Dans son épreuve imposée, Frédéric Laffont a su choisir le ton et la musique qui conviennent aux

images de restes humains empilés sans lesquels il semble ne plus y avoir de vision du Rwanda. Mais

ses images les plus fortes montrent des vivants, les prisonniers, empilés eux aussi par milliers dans

leurs cellules. Elles apparaissent presque au détour du film, comme si le réalisateur lui-même en avait

eu un peu peur. Ce sont pourtant les plus saisissantes, les plus gênantes, et certains Rwandais qui ont

assisté à la projection en avant-première à Paris ne s'y sont pas trompés. Aussitôt, ils ont dénoncé une

manoeuvre « politique», répétant qu'on ne saurait mettre sur le même plan le sort des prisonniers,

exécutants présumés du génocide, avec celui qui a été réservé aux Tutsis et aux Hutus progressistes

en 1994.

 

Il n'empêche. On disait ici même les prisons surpeuplées et leur visite éprouvante en janvier. Elles

comptaient 14 000 détenus. Aujourd'hui, il y en a 59 000. On se demandait comment ils pouvaient

s'allonger tous en même temps. Aujourd'hui, ils se marchent littéralement dessus. La caméra de

Frédéric Laffont les suit au ras du sol, là où s'enchevêtrent leurs pieds. Parmi les maladies les plus

courantes, outre la dysentrie, il y a désormais les lésions des membres inférieurs, les nécroses des

orteils. Faute de pouvoir se reposer régulièrement, les jambes souffrent d'oedèmes, qui vont parfois

jusqu'à nécessiter l'amputation.
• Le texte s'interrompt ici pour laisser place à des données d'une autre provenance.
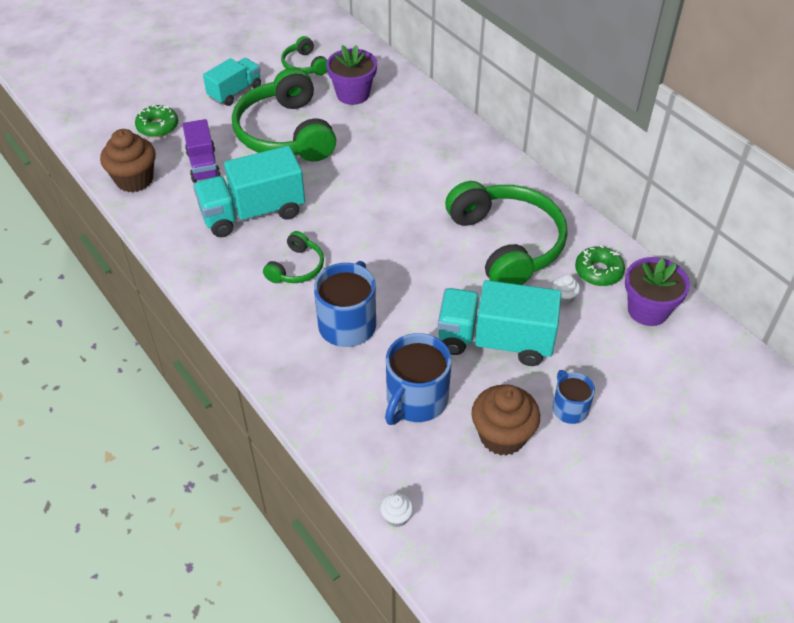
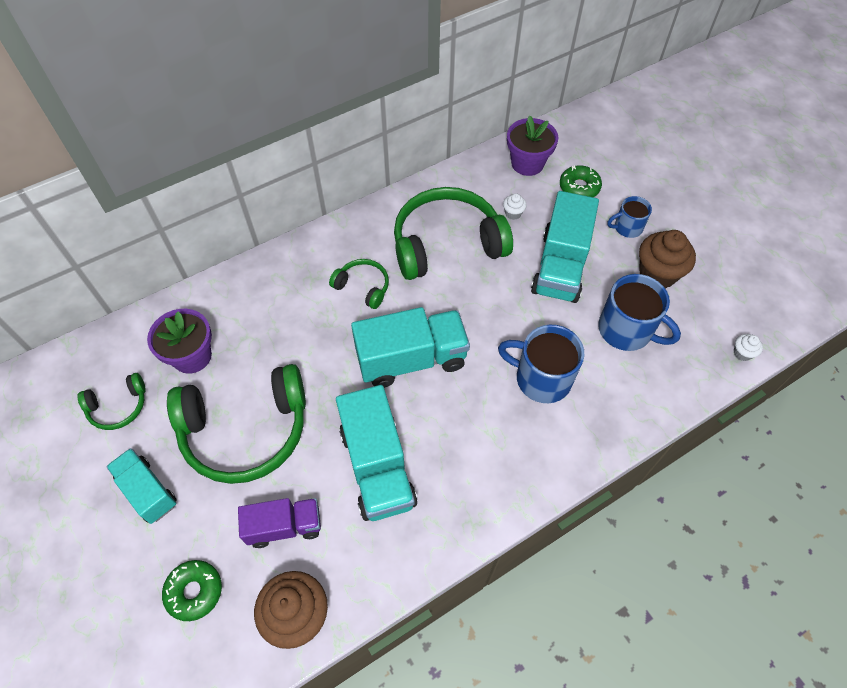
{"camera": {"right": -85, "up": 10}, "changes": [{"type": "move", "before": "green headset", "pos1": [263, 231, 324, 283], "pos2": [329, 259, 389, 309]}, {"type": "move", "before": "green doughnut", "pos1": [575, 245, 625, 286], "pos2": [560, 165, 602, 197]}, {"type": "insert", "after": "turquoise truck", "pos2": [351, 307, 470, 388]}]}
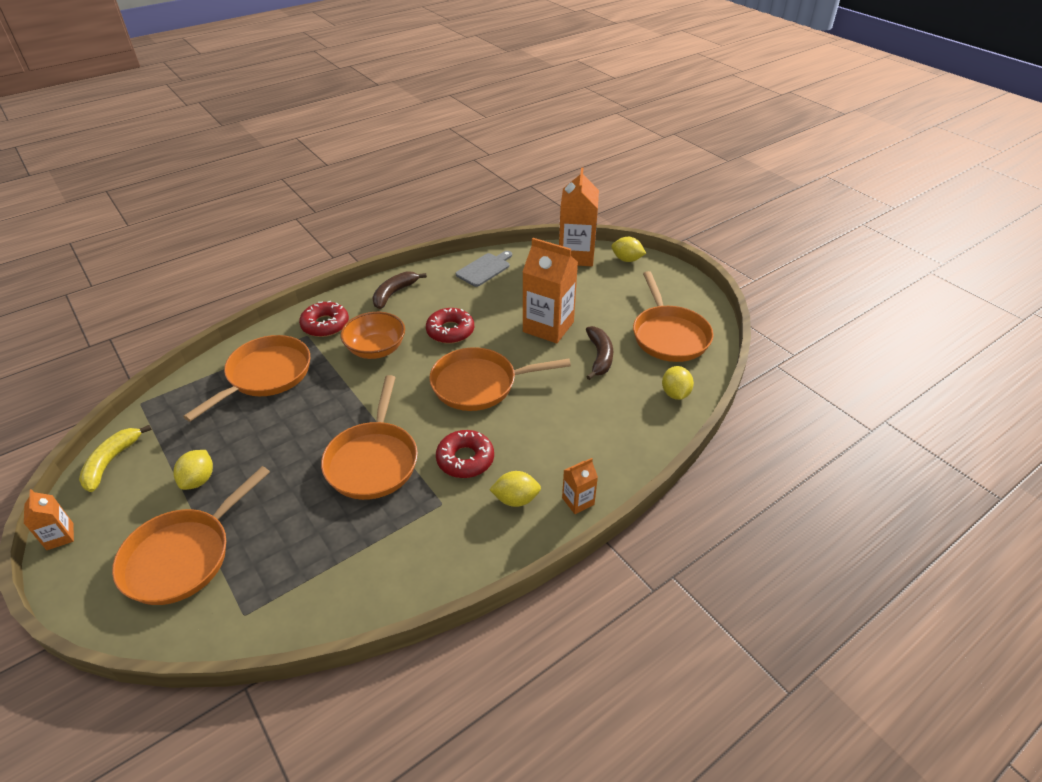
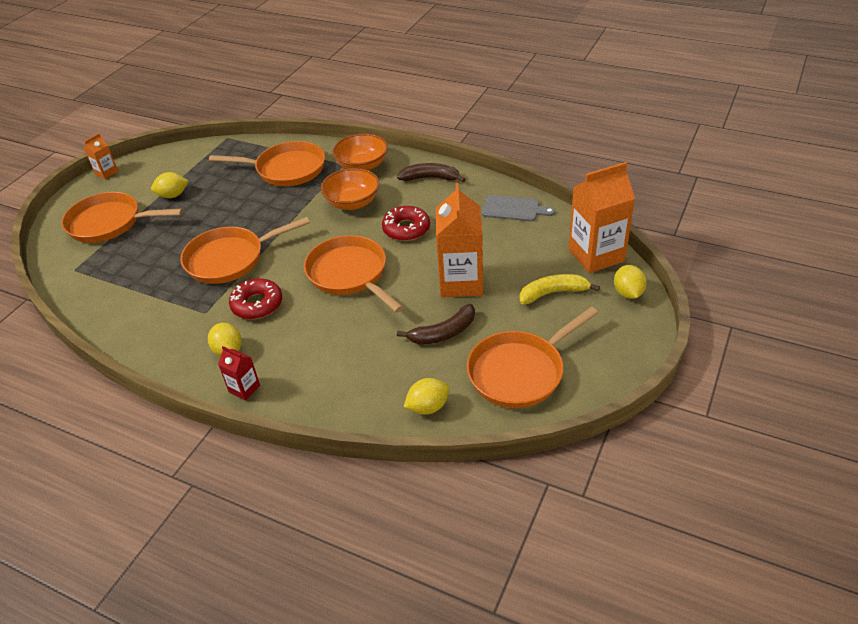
{"camera": {"right": 65, "up": 0}, "changes": [{"type": "move", "before": "golden toy banana", "pos1": [79, 425, 152, 492], "pos2": [520, 274, 600, 304]}, {"type": "replace", "before": "scarlet doughnut", "after": "orange serving bowl", "pos1": [299, 301, 349, 337], "pos2": [332, 133, 388, 171]}, {"type": "recolor", "before": "orange carton", "after": "scarlet carton", "pos1": [562, 458, 598, 514], "pos2": [218, 346, 260, 401]}]}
Quinze mois après les premières arrestations, aucun détenu n'a été

jugé. Alors que l'ONU et le CICR ont aménagé de nouveaux centres de détention, aucun détenu n'y a

encore été transféré. Selon Médecins sans frontières, le nombre de morsures humaines est aussi en

augmentation dans ces lieux, pour ne pas dire camps de concentration que sont devenues les prisons.